It appears the inability to delete MX records is a bug that is
specific to 32-bit Linux. I am able to duplicate this behavior and
error (can create but not delete MX records) on a clean
install/provision using any version of Samba4 and CentOS 6.x or Ubuntu
12.04. I actually stumbled on this problem - while troubleshooting, I
just happened to restore to a 64-bit Linux VM and it worked. I
originally deployed Samba4 in a VM, later moving it to a physical, 32
bit server. I never noticed this problem because I never tried
deleting an MX record - I'm only doing it now for troubleshooting
purposes. If any is running S4 on 32-bit Linux, please try creating
and deleting an MX record to see if you can duplicate what I am
seeing. I will open a bug for this after a little more testing.

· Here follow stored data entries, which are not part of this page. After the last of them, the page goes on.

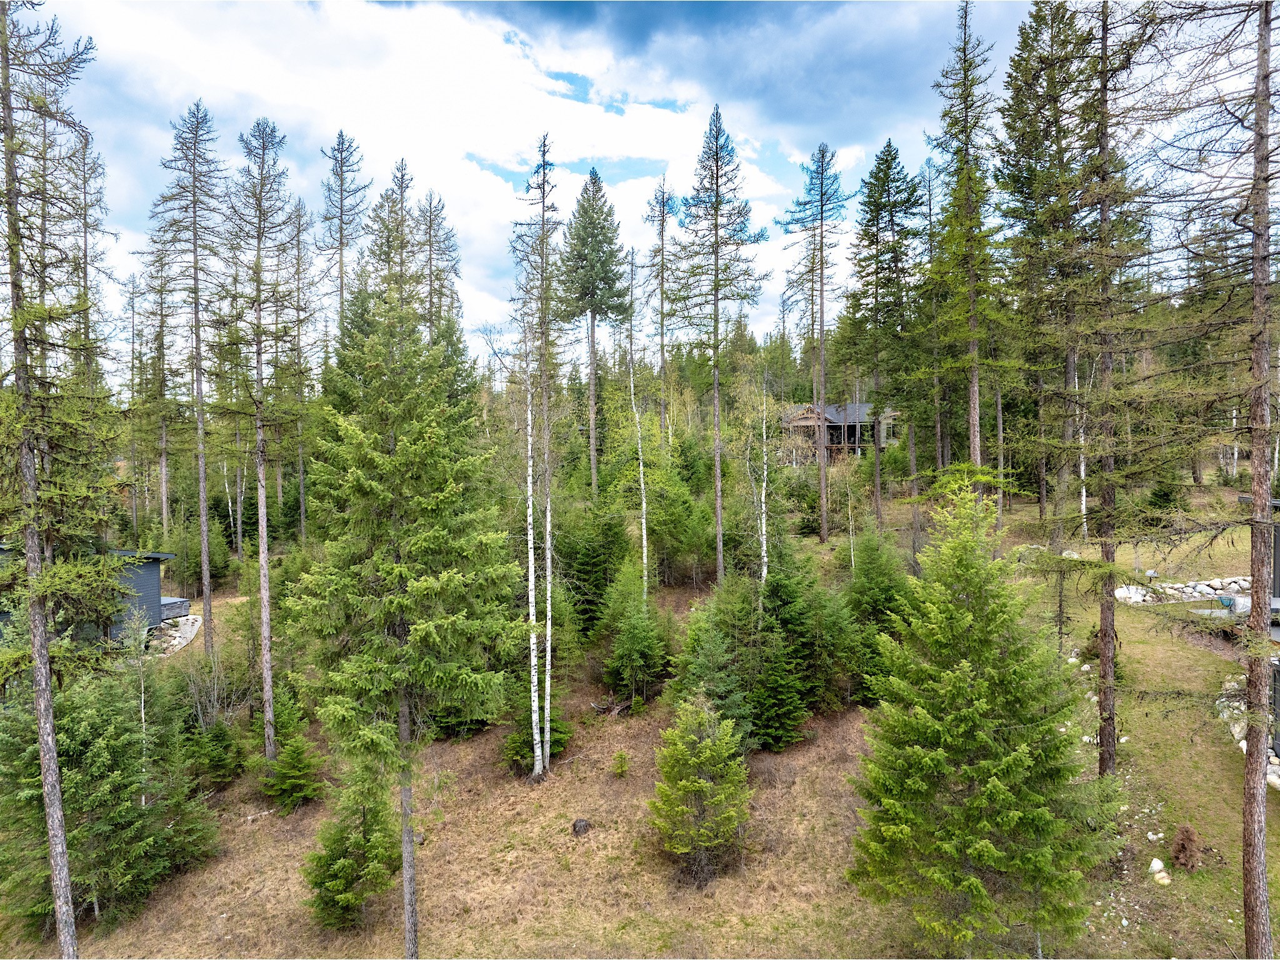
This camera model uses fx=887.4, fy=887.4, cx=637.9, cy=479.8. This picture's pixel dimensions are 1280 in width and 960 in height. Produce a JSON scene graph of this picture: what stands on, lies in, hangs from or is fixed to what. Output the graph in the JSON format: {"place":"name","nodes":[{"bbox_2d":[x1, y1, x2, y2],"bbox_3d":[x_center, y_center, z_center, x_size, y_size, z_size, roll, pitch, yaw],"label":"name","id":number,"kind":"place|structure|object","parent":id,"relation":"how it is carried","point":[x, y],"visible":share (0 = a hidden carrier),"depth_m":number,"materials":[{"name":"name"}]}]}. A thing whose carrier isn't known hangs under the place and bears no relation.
{"place":"outdoors","nodes":[
{"label":"outdoors","id":0,"kind":"place"},
{"bbox_2d":[0,543,183,652],"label":"house","id":1,"kind":"structure","parent":0,"point":[152,587],"depth_m":28.02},
{"bbox_2d":[160,596,191,621],"bbox_3d":[-17.495,4.820,32.694,1.639,0.822,1.403,0,3,0],"label":"hot tub","id":2,"kind":"object","parent":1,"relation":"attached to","point":[175,600],"visible":0.51,"depth_m":32.53,"materials":[{"name":"grey"}]},
{"bbox_2d":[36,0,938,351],"label":"cloud","id":3,"kind":"structure","parent":0,"point":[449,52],"materials":[{"name":"white"}]},
{"bbox_2d":[0,482,1276,959],"label":"ground","id":4,"kind":"structure","parent":0,"point":[563,821],"materials":[{"name":"brown plant"}]},
{"bbox_2d":[0,0,119,956],"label":"spruce tree","id":5,"kind":"object","parent":4,"relation":"on","point":[40,635],"visible":0.99,"depth_m":12.02,"materials":[{"name":"brown"}]},
{"bbox_2d":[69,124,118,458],"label":"spruce tree","id":6,"kind":"object","parent":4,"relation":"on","point":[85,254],"visible":0.52,"depth_m":33.06,"materials":[{"name":"brown plant"}]},
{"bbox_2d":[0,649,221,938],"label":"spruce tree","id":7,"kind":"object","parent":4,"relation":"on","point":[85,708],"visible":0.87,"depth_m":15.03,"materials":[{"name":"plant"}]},
{"bbox_2d":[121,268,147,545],"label":"spruce tree","id":8,"kind":"object","parent":4,"relation":"on","point":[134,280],"visible":0.87,"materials":[{"name":"brown"}]},
{"bbox_2d":[128,613,152,778],"bbox_3d":[-10.065,4.663,17.904,0.888,4.188,0.943,-3,4,-43],"label":"sapling","id":9,"kind":"object","parent":4,"relation":"on","point":[141,681],"visible":0.7,"depth_m":17.85,"materials":[{"name":"plant"}]},
{"bbox_2d":[128,238,181,545],"bbox_3d":[-23.089,-3.548,42.617,3.497,17.224,3.752,1,3,18],"label":"spruce tree","id":10,"kind":"object","parent":4,"relation":"on","point":[162,458],"visible":0.86,"depth_m":42.51,"materials":[{"name":"brown"}]},
{"bbox_2d":[141,614,202,655],"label":"rock garden","id":11,"kind":"object","parent":4,"relation":"on","point":[194,627],"visible":0.51,"depth_m":30.68,"materials":[{"name":"stone"}]},
{"bbox_2d":[152,97,228,656],"bbox_3d":[-13.894,-3.159,27.882,2.911,18.386,3.054,1,3,20],"label":"spruce tree","id":12,"kind":"object","parent":4,"relation":"on","point":[202,517],"visible":0.99,"depth_m":27.74,"materials":[{"name":"brown"}]},
{"bbox_2d":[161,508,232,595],"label":"spruce tree","id":13,"kind":"object","parent":4,"relation":"on","point":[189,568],"visible":0.73,"depth_m":38.77,"materials":[{"name":"green plant"}]},
{"bbox_2d":[174,655,249,786],"bbox_3d":[-10.189,5.757,20.951,2.196,3.382,2.342,-1,3,-10],"label":"shrub","id":14,"kind":"object","parent":4,"relation":"on","point":[205,722],"visible":0.86,"depth_m":20.79,"materials":[{"name":"green plant"}]},
{"bbox_2d":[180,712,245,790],"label":"spruce tree","id":15,"kind":"object","parent":4,"relation":"on","point":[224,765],"visible":0.87,"depth_m":19.94,"materials":[{"name":"green plant"}]},
{"bbox_2d":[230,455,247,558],"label":"birch tree","id":16,"kind":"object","parent":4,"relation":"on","point":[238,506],"visible":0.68,"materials":[{"name":"white wood"}]},
{"bbox_2d":[223,115,296,757],"bbox_3d":[-9.128,-1.001,21.421,2.607,16.339,2.957,0,3,16],"label":"spruce tree","id":17,"kind":"object","parent":4,"relation":"on","point":[269,676],"visible":0.99,"depth_m":21.30,"materials":[{"name":"brown"}]},
{"bbox_2d":[254,689,325,811],"bbox_3d":[-7.526,5.811,19.048,1.688,2.789,1.747,0,3,0],"label":"spruce tree","id":18,"kind":"object","parent":4,"relation":"on","point":[300,794],"visible":0.95,"depth_m":18.90,"materials":[{"name":"green plant"}]},
{"bbox_2d":[287,198,313,544],"bbox_3d":[-16.387,-4.640,42.538,2.705,17.791,3.349,0,3,0],"label":"spruce tree","id":19,"kind":"object","parent":4,"relation":"on","point":[300,477],"visible":0.88,"depth_m":42.58,"materials":[{"name":"brown"}]},
{"bbox_2d":[318,128,370,331],"bbox_3d":[-13.325,-5.677,40.374,3.390,20.527,3.619,0,3,0],"label":"spruce tree","id":20,"kind":"object","parent":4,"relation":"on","point":[340,229],"visible":0.62,"depth_m":40.02,"materials":[{"name":"brown"}]},
{"bbox_2d":[303,750,399,932],"bbox_3d":[-4.851,6.034,15.038,1.756,3.375,1.883,0,3,0],"label":"spruce tree","id":21,"kind":"object","parent":4,"relation":"on","point":[361,845],"visible":0.9,"depth_m":14.89,"materials":[{"name":"green plant"}]},
{"bbox_2d":[367,160,420,310],"bbox_3d":[-10.305,-4.714,38.125,3.953,18.064,4.040,0,3,11],"label":"spruce tree","id":22,"kind":"object","parent":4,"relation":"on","point":[388,240],"visible":0.41,"depth_m":37.75,"materials":[{"name":"plant"}]},
{"bbox_2d":[288,278,519,956],"bbox_3d":[-3.469,2.035,13.381,3.780,10.968,3.715,2,3,39],"label":"spruce tree","id":23,"kind":"object","parent":4,"relation":"on","point":[390,600],"visible":0.99,"depth_m":12.79,"materials":[{"name":"green plant"}]},
{"bbox_2d":[413,189,460,335],"bbox_3d":[-9.790,-4.897,42.541,3.777,18.314,3.903,0,3,0],"label":"spruce tree","id":24,"kind":"object","parent":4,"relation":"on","point":[430,280],"visible":0.47,"depth_m":42.22,"materials":[{"name":"brown plant"}]},
{"bbox_2d":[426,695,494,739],"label":"spruce tree","id":25,"kind":"object","parent":4,"relation":"on","point":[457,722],"visible":0.37,"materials":[{"name":"green plant"}]},
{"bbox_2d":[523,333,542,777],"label":"tree trunk","id":26,"kind":"object","parent":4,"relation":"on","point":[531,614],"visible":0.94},
{"bbox_2d":[506,136,562,773],"bbox_3d":[-2.543,-0.648,22.467,2.481,17.361,3.163,0,3,0],"label":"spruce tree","id":27,"kind":"object","parent":4,"relation":"on","point":[544,399],"visible":0.97,"depth_m":22.43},
{"bbox_2d":[501,688,571,771],"bbox_3d":[-2.345,5.507,20.272,1.695,2.409,1.776,0,3,15],"label":"spruce tree","id":28,"kind":"object","parent":4,"relation":"on","point":[517,745],"visible":0.55,"depth_m":20.11,"materials":[{"name":"green plant"}]},
{"bbox_2d":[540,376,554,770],"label":"aspen tree","id":29,"kind":"object","parent":4,"relation":"on","point":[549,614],"visible":0.8,"depth_m":20.26,"materials":[{"name":"white wood"}]},
{"bbox_2d":[571,817,591,835],"bbox_3d":[-1.091,6.667,17.048,0.386,0.310,0.407,0,3,0],"label":"tree stump","id":30,"kind":"object","parent":4,"relation":"on","point":[584,827],"visible":0.94,"depth_m":16.95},
{"bbox_2d":[555,166,630,501],"bbox_3d":[-2.297,-6.152,44.516,4.528,19.295,4.653,0,3,15],"label":"spruce tree","id":31,"kind":"object","parent":4,"relation":"on","point":[597,219],"visible":0.99,"depth_m":43.79,"materials":[{"name":"plant"}]},
{"bbox_2d":[561,505,630,638],"bbox_3d":[-1.365,3.061,28.597,2.914,4.888,3.324,0,3,0],"label":"spruce tree","id":32,"kind":"object","parent":4,"relation":"on","point":[597,587],"visible":0.83,"depth_m":28.15,"materials":[{"name":"green plant"}]},
{"bbox_2d":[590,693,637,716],"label":"tree stump","id":33,"kind":"object","parent":4,"relation":"on","point":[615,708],"visible":0.74,"depth_m":23.13,"materials":[{"name":"brown wood"}]},
{"bbox_2d":[611,750,630,776],"bbox_3d":[-0.389,6.225,19.354,0.483,0.669,0.498,0,3,0],"label":"small spruce","id":34,"kind":"object","parent":4,"relation":"on","point":[621,767],"visible":0.98,"depth_m":19.33,"materials":[{"name":"green plant"}]},
{"bbox_2d":[600,559,672,702],"bbox_3d":[-0.053,4.047,23.746,2.258,4.267,2.437,0,3,0],"label":"spruce tree","id":35,"kind":"object","parent":4,"relation":"on","point":[626,649],"visible":0.98,"depth_m":23.48,"materials":[{"name":"green plant"}]},
{"bbox_2d":[624,255,650,600],"bbox_3d":[-0.041,-1.226,29.234,1.652,13.101,2.104,0,3,0],"label":"aspen tree","id":36,"kind":"object","parent":4,"relation":"on","point":[645,560],"visible":0.9,"depth_m":29.21,"materials":[{"name":"white wood"}]},
{"bbox_2d":[643,173,676,439],"bbox_3d":[1.187,-7.069,46.289,2.889,18.509,3.393,0,3,0],"label":"spruce tree","id":37,"kind":"object","parent":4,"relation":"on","point":[664,353],"visible":0.92,"depth_m":46.08,"materials":[{"name":"brown"}]},
{"bbox_2d":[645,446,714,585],"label":"spruce tree","id":38,"kind":"object","parent":4,"relation":"on","point":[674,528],"visible":0.85,"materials":[{"name":"green plant"}]},
{"bbox_2d":[648,693,751,885],"bbox_3d":[1.089,5.344,15.422,2.162,3.522,2.287,0,3,0],"label":"spruce tree","id":39,"kind":"object","parent":4,"relation":"on","point":[706,754],"visible":0.99,"depth_m":15.25,"materials":[{"name":"green plant"}]},
{"bbox_2d":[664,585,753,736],"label":"spruce tree","id":40,"kind":"object","parent":4,"relation":"on","point":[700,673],"visible":0.72,"depth_m":19.30,"materials":[{"name":"green plant"}]},
{"bbox_2d":[671,104,766,585],"bbox_3d":[2.796,-4.539,32.357,3.929,18.156,3.885,2,3,42],"label":"spruce tree","id":41,"kind":"object","parent":4,"relation":"on","point":[716,194],"visible":1,"depth_m":32.05,"materials":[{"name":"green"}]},
{"bbox_2d":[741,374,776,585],"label":"birch tree","id":42,"kind":"object","parent":4,"relation":"on","point":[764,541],"visible":0.85,"depth_m":26.74,"materials":[{"name":"white wood"}]},
{"bbox_2d":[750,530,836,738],"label":"spruce tree","id":43,"kind":"object","parent":4,"relation":"on","point":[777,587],"visible":0.69,"depth_m":21.44,"materials":[{"name":"green plant"}]},
{"bbox_2d":[780,141,849,542],"bbox_3d":[8.130,-6.291,40.809,3.762,19.070,4.032,-1,3,-24],"label":"spruce tree","id":44,"kind":"object","parent":4,"relation":"on","point":[822,495],"visible":0.99,"depth_m":40.61,"materials":[{"name":"brown"}]},
{"bbox_2d":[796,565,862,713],"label":"spruce tree","id":45,"kind":"object","parent":4,"relation":"on","point":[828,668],"visible":0.62,"depth_m":21.85,"materials":[{"name":"green plant"}]},
{"bbox_2d":[828,450,868,568],"bbox_3d":[8.425,1.425,35.225,1.934,5.486,1.913,1,3,25],"label":"birch tree","id":46,"kind":"object","parent":4,"relation":"on","point":[849,512],"visible":0.94,"depth_m":35.15,"materials":[{"name":"plant"}]},
{"bbox_2d":[842,530,914,696],"bbox_3d":[6.324,3.495,23.561,2.616,4.913,2.953,0,3,0],"label":"spruce tree","id":47,"kind":"object","parent":4,"relation":"on","point":[884,590],"visible":0.68,"depth_m":23.32,"materials":[{"name":"green plant"}]},
{"bbox_2d":[846,138,924,525],"bbox_3d":[11.962,-6.882,43.000,4.634,19.577,4.773,-1,3,-13],"label":"spruce tree","id":48,"kind":"object","parent":4,"relation":"on","point":[873,235],"visible":0.99,"depth_m":42.46,"materials":[{"name":"green plant"}]},
{"bbox_2d":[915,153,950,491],"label":"spruce tree","id":49,"kind":"object","parent":4,"relation":"on","point":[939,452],"visible":0.81,"depth_m":42.69,"materials":[{"name":"green"}]},
{"bbox_2d":[926,0,1009,507],"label":"spruce tree","id":50,"kind":"object","parent":4,"relation":"on","point":[971,289],"visible":0.97,"depth_m":30.10,"materials":[{"name":"green plant"}]},
{"bbox_2d":[848,475,1114,955],"bbox_3d":[4.839,3.434,12.687,3.939,7.238,4.003,-2,3,-28],"label":"spruce tree","id":51,"kind":"object","parent":4,"relation":"on","point":[968,617],"visible":0.99,"depth_m":12.10,"materials":[{"name":"green plant"}]},
{"bbox_2d":[996,0,1100,545],"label":"spruce tree","id":52,"kind":"object","parent":4,"relation":"on","point":[1042,20],"visible":0.92,"depth_m":30.89,"materials":[{"name":"green plant"}]},
{"bbox_2d":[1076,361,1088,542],"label":"birch tree","id":53,"kind":"object","parent":4,"relation":"on","point":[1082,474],"visible":0.45,"depth_m":35.27,"materials":[{"name":"white wood"}]},
{"bbox_2d":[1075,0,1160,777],"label":"spruce tree","id":54,"kind":"object","parent":4,"relation":"on","point":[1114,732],"visible":0.94,"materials":[{"name":"brown"}]},
{"bbox_2d":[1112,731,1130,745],"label":"rock","id":55,"kind":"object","parent":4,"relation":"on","point":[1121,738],"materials":[{"name":"white stone"}]},
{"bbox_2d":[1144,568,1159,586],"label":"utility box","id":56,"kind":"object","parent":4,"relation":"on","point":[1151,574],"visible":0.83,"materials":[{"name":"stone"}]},
{"bbox_2d":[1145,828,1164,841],"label":"rock","id":57,"kind":"object","parent":4,"relation":"on","point":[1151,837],"visible":0.97,"depth_m":15.03,"materials":[{"name":"white stone"}]},
{"bbox_2d":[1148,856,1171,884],"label":"rock","id":58,"kind":"object","parent":4,"relation":"on","point":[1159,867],"visible":0.91,"depth_m":14.14,"materials":[{"name":"white stone"}]},
{"bbox_2d":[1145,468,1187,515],"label":"spruce tree","id":59,"kind":"object","parent":4,"relation":"on","point":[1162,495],"visible":0.83,"depth_m":39.40,"materials":[{"name":"green plant"}]},
{"bbox_2d":[1108,575,1249,605],"bbox_3d":[17.500,3.523,27.657,5.930,0.777,1.461,0,3,0],"label":"stone wall","id":60,"kind":"structure","parent":4,"relation":"on","point":[1188,590],"depth_m":27.43,"materials":[{"name":"white stone"}]},
{"bbox_2d":[1169,823,1201,871],"bbox_3d":[8.868,5.972,14.373,0.549,0.776,0.583,1,3,29],"label":"shrub","id":61,"kind":"object","parent":4,"relation":"on","point":[1177,845],"visible":0.95,"depth_m":14.29,"materials":[{"name":"brown plant"}]},
{"bbox_2d":[1141,0,1279,956],"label":"spruce tree","id":62,"kind":"object","parent":4,"relation":"on","point":[1257,794],"visible":0.99,"depth_m":11.00,"materials":[{"name":"brown"}]},
{"bbox_2d":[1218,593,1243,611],"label":"chair","id":63,"kind":"object","parent":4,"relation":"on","point":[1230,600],"visible":0.69,"depth_m":23.17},
{"bbox_2d":[1218,676,1279,790],"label":"stone border","id":64,"kind":"object","parent":4,"relation":"on","point":[1278,780],"visible":0.45,"depth_m":18.00,"materials":[{"name":"white stone"}]},
{"bbox_2d":[26,0,1256,377],"label":"sky","id":65,"kind":"structure","parent":0,"point":[640,111],"materials":[{"name":"blue"}]},
{"bbox_2d":[778,401,898,460],"label":"house","id":66,"kind":"structure","parent":0,"point":[835,418],"materials":[{"name":"wood"}]},
{"bbox_2d":[1235,493,1279,756],"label":"house","id":67,"kind":"structure","parent":0,"point":[1278,534],"depth_m":17.72,"materials":[{"name":"grey"}]}
]}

Back to the original problem  (clients not updating), restoring to a
64-bit VM did not help. However, I temporarily reverted to internal
DNS as a test, and clients could then update DNS. This is not
currently a viable solution since internal DNS does not support MX or
CNAME records, but it does let me know that the problem is specific to
BIND9_DLZ. Running bind in debugging, I see the following output:

28-Mar-2013 08:26:15.759 failed gss_inquire_cred: GSSAPI error: Major
= Unspecified GSS failure.  Minor code may provide more information,
Minor = Success.
28-Mar-2013 08:26:15.760 failed gss_accept_sec_context: GSSAPI error:
Major = Unspecified GSS failure.  Minor code may provide more
information, Minor = .
28-Mar-2013 08:26:15.760 process_gsstkey(): dns_tsigerror_badkey

Searching for this doesn't yield much. I see someone had the issue a
few years back and Andrew recommended upgrading to Bind 9.8, which I
am already running.